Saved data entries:
----------------------------------------

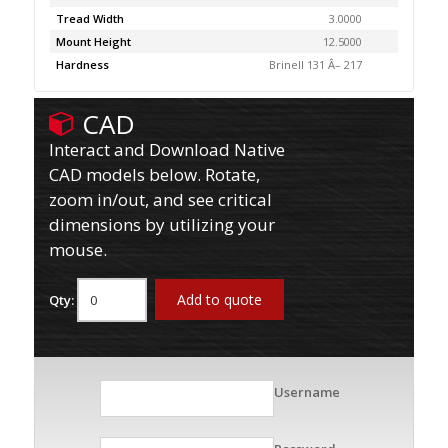
Tread Width
3.0000
Mount Height
12.5000
Hardness
Brinell 131 Â– 217
CAD
Interact and Download Native
CAD models below. Rotate,
zoom in/out, and see critical
dimensions by utilizing your
mouse.
Add to quote
Qty:
Username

----------------------------------------

● **Written task**: Set down every line of the records above precisely as it appears, leaving the pictures out of your answer.

● **Solution**:
Tread Width
3.0000
Mount Height
12.5000
Hardness
Brinell 131 Â– 217
CAD
Interact and Download Native
CAD models below. Rotate,
zoom in/out, and see critical
dimensions by utilizing your
mouse.
Add to quote
Qty:
Username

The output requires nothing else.